### Opdracht
Haal uit de regels hieronder elke regel waarin het woord "java" staat, en neem die regels over.

### Getoonde gegevens
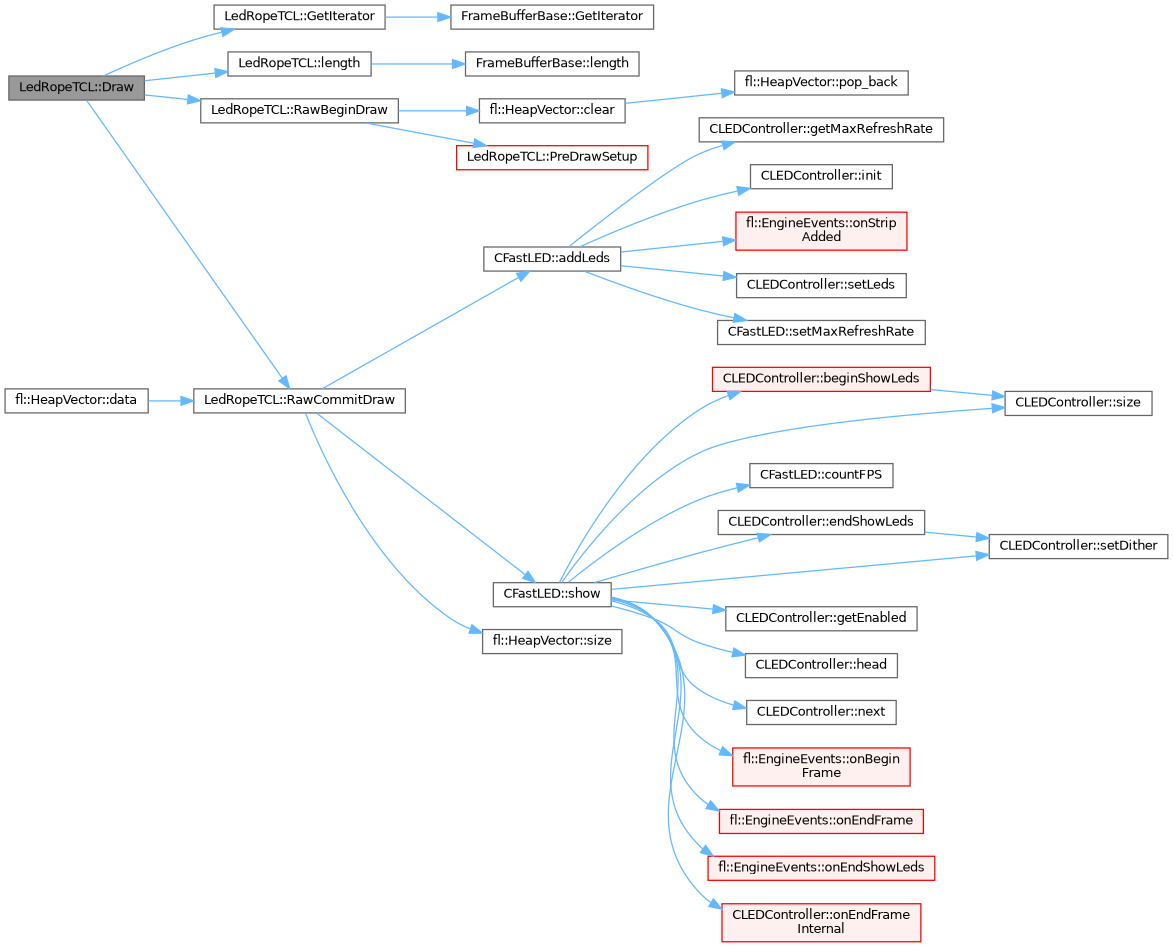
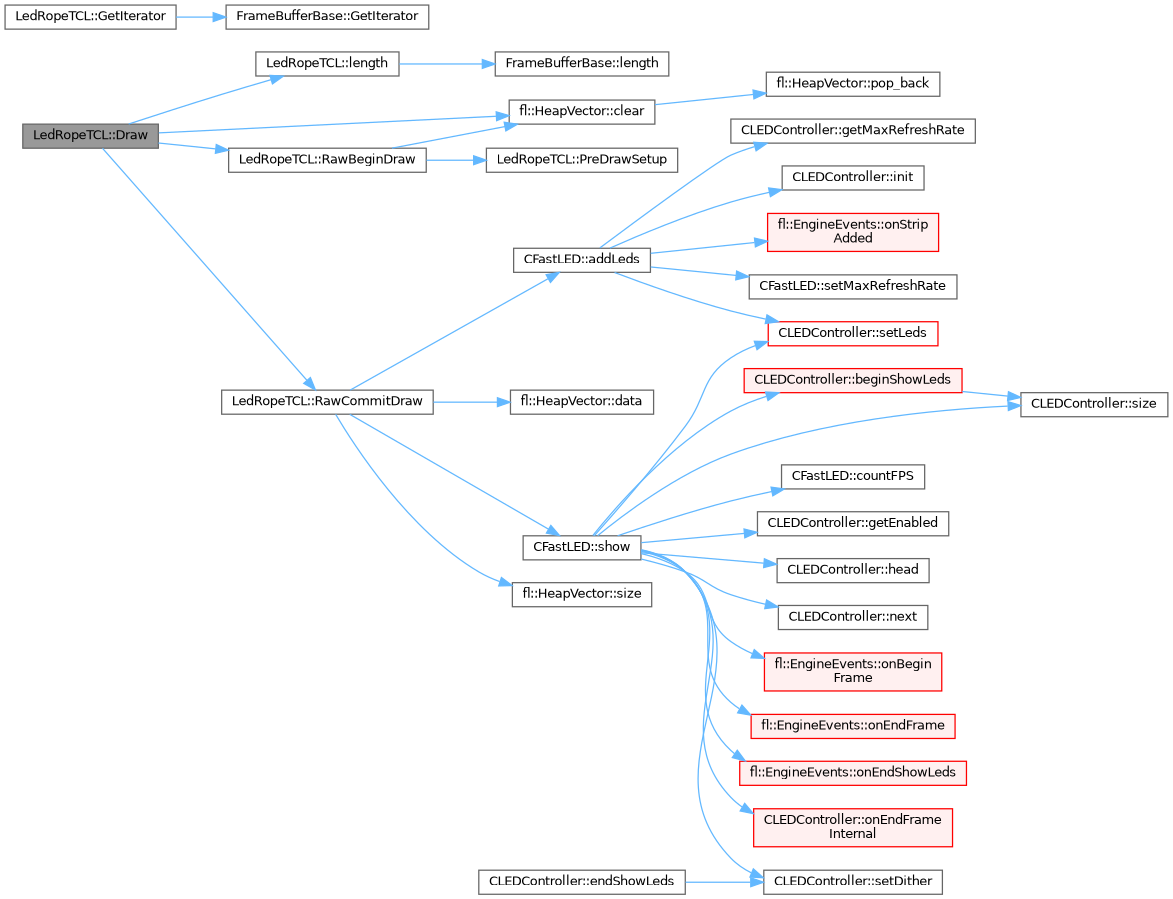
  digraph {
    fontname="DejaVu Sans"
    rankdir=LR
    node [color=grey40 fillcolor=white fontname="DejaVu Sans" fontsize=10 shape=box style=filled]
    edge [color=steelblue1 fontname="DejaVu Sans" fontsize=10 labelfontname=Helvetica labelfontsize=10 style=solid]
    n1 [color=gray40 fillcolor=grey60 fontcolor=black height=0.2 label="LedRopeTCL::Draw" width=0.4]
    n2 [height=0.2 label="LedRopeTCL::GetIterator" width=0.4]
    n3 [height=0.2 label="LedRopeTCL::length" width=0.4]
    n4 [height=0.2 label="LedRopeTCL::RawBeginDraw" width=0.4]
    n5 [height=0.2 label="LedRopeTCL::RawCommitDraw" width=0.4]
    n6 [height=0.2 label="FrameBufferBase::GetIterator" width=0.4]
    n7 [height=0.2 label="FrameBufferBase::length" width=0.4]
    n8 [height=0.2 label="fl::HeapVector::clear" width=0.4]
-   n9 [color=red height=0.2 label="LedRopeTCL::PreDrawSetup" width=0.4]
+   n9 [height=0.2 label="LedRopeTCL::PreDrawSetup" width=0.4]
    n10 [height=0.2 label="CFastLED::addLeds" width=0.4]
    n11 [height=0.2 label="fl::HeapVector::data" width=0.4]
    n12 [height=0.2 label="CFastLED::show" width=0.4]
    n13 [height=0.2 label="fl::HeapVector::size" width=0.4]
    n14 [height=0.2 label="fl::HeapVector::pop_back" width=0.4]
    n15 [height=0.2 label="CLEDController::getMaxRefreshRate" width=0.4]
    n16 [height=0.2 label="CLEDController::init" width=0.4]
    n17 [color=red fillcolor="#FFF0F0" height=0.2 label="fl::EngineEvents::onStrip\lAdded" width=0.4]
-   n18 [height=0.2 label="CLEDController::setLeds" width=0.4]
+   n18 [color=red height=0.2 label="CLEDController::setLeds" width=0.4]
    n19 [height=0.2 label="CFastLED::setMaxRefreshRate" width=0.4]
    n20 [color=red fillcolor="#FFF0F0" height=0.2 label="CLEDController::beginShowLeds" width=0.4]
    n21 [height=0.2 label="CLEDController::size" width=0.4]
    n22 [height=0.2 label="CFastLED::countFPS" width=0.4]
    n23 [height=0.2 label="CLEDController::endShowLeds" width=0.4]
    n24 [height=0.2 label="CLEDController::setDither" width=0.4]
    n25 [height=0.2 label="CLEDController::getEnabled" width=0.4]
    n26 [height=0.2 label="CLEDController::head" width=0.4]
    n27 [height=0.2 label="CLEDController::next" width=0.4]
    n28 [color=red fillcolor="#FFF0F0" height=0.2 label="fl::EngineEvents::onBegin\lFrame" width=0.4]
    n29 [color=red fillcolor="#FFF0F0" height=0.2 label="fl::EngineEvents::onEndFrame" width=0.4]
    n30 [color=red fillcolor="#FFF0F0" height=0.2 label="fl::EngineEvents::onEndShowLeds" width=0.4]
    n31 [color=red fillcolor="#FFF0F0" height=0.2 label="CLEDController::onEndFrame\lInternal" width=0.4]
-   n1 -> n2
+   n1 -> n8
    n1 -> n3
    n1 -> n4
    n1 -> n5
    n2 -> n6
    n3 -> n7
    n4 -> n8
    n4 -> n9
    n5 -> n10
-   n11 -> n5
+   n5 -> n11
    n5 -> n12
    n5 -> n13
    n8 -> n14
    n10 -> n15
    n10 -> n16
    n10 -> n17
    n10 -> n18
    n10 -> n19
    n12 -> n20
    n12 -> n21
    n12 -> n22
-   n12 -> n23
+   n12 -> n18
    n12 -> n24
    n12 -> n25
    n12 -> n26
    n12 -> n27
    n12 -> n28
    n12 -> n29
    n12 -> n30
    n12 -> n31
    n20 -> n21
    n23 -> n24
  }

* * *

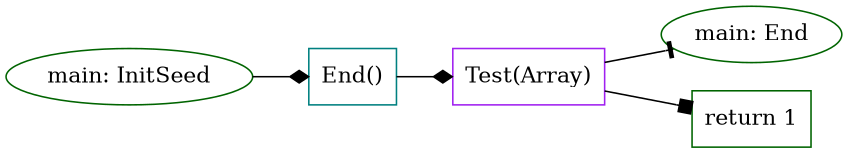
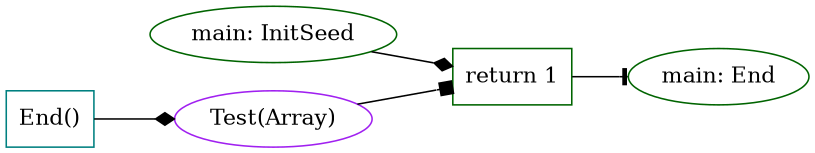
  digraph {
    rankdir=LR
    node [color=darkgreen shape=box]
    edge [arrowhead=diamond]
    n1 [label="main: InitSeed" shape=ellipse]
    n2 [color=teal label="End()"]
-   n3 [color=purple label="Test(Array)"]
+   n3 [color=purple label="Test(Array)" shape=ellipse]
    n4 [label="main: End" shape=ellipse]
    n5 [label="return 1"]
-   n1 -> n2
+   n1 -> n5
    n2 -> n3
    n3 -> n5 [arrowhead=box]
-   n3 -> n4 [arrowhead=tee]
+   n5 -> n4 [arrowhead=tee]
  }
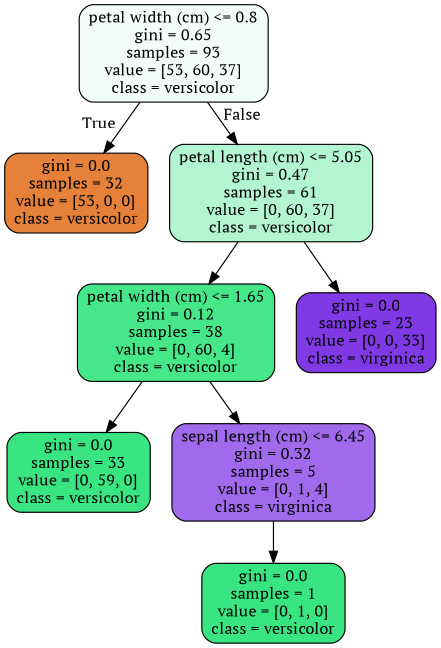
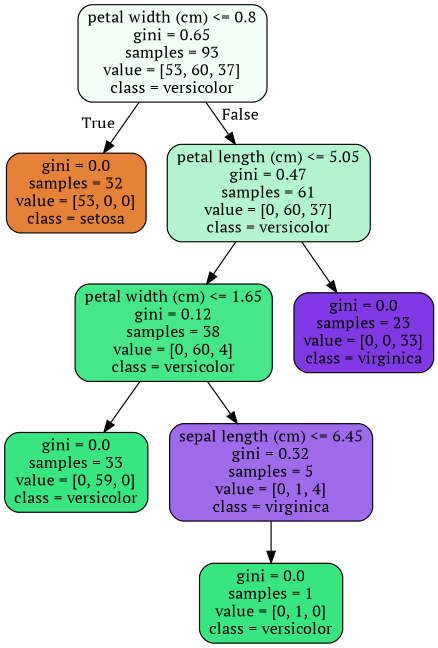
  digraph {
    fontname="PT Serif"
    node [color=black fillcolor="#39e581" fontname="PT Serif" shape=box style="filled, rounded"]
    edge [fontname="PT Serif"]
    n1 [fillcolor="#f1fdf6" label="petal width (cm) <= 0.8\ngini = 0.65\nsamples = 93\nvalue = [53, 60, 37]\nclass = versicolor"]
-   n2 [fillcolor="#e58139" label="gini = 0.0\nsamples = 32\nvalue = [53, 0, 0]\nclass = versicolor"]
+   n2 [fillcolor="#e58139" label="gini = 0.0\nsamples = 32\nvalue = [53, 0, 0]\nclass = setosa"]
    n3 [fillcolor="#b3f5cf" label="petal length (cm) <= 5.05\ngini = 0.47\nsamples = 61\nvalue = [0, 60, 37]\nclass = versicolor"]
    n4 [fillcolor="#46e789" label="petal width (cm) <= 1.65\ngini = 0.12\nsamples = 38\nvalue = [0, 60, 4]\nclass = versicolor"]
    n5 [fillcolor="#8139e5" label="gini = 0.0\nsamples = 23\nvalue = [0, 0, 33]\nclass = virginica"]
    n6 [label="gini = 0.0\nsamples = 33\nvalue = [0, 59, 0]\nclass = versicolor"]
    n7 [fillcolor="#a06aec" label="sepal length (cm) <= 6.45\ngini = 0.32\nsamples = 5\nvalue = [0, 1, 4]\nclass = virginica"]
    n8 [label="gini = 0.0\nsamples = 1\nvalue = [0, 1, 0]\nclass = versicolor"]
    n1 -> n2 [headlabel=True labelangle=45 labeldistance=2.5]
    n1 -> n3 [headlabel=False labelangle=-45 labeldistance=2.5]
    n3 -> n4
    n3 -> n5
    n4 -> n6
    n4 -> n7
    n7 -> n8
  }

--

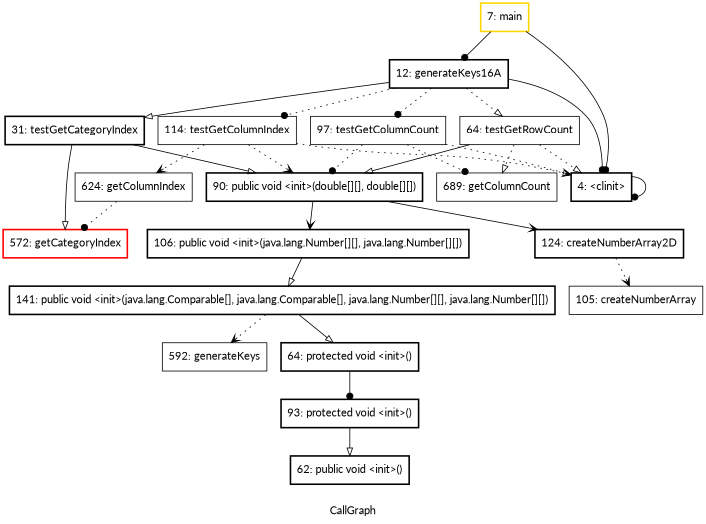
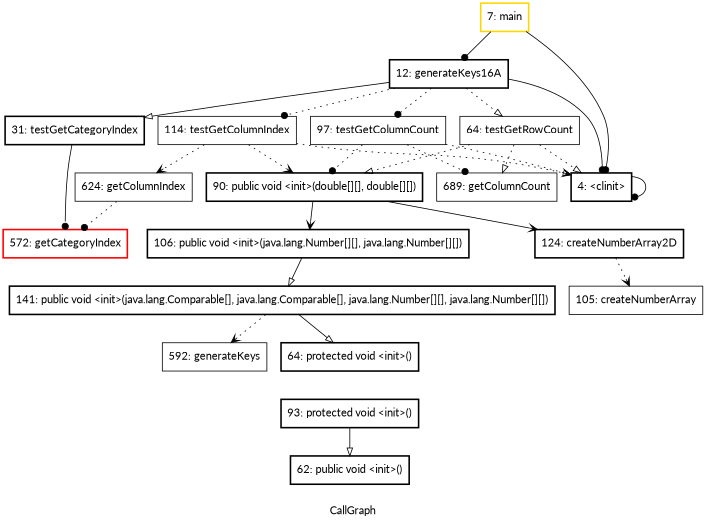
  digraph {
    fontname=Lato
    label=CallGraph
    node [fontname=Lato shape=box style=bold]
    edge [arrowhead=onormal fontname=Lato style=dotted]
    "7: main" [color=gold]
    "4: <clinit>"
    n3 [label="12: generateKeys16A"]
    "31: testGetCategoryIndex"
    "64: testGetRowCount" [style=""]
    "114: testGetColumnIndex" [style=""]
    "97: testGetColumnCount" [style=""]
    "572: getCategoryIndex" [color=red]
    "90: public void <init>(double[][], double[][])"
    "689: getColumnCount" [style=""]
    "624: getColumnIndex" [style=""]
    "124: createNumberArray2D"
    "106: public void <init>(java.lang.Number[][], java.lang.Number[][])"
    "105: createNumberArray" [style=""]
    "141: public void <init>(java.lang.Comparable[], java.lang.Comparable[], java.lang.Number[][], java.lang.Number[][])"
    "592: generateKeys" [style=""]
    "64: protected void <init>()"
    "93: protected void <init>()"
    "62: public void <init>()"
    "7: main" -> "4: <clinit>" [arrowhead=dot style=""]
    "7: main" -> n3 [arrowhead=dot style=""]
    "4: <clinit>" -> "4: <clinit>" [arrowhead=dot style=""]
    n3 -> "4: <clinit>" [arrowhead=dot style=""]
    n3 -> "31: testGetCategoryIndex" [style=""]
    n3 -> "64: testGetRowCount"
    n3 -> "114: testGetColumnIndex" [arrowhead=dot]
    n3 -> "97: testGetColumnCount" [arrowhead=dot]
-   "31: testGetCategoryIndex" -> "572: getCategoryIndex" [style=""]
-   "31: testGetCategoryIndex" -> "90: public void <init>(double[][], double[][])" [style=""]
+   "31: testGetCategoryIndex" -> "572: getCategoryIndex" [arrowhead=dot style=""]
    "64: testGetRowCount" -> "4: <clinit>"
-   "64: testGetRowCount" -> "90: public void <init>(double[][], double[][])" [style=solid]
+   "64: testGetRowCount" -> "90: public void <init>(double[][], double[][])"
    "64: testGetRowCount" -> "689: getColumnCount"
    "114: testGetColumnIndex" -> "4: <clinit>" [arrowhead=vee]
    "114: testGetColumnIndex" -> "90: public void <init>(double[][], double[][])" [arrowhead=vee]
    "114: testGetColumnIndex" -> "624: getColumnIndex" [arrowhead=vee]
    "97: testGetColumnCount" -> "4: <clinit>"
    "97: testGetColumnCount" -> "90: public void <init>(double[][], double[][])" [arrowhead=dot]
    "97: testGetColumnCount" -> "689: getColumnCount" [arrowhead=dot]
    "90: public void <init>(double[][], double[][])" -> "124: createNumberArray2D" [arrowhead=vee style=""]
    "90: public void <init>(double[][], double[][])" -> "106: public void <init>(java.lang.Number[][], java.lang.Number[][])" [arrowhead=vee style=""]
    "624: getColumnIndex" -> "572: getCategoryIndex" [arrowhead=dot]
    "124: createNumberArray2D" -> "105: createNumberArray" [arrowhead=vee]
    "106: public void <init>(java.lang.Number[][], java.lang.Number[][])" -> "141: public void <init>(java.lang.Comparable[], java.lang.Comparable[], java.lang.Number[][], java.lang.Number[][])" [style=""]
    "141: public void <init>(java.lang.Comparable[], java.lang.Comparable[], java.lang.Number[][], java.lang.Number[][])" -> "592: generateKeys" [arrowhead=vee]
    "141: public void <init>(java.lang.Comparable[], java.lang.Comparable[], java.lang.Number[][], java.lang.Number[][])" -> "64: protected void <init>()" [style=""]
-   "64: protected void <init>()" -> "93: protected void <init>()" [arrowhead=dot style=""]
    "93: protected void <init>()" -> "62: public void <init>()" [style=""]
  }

### Oplossing
    "106: public void <init>(java.lang.Number[][], java.lang.Number[][])"
    "141: public void <init>(java.lang.Comparable[], java.lang.Comparable[], java.lang.Number[][], java.lang.Number[][])"
    "90: public void <init>(double[][], double[][])" -> "106: public void <init>(java.lang.Number[][], java.lang.Number[][])" [arrowhead=vee style=""]
    "106: public void <init>(java.lang.Number[][], java.lang.Number[][])" -> "141: public void <init>(java.lang.Comparable[], java.lang.Comparable[], java.lang.Number[][], java.lang.Number[][])" [style=""]
    "141: public void <init>(java.lang.Comparable[], java.lang.Comparable[], java.lang.Number[][], java.lang.Number[][])" -> "592: generateKeys" [arrowhead=vee]
    "141: public void <init>(java.lang.Comparable[], java.lang.Comparable[], java.lang.Number[][], java.lang.Number[][])" -> "64: protected void <init>()" [style=""]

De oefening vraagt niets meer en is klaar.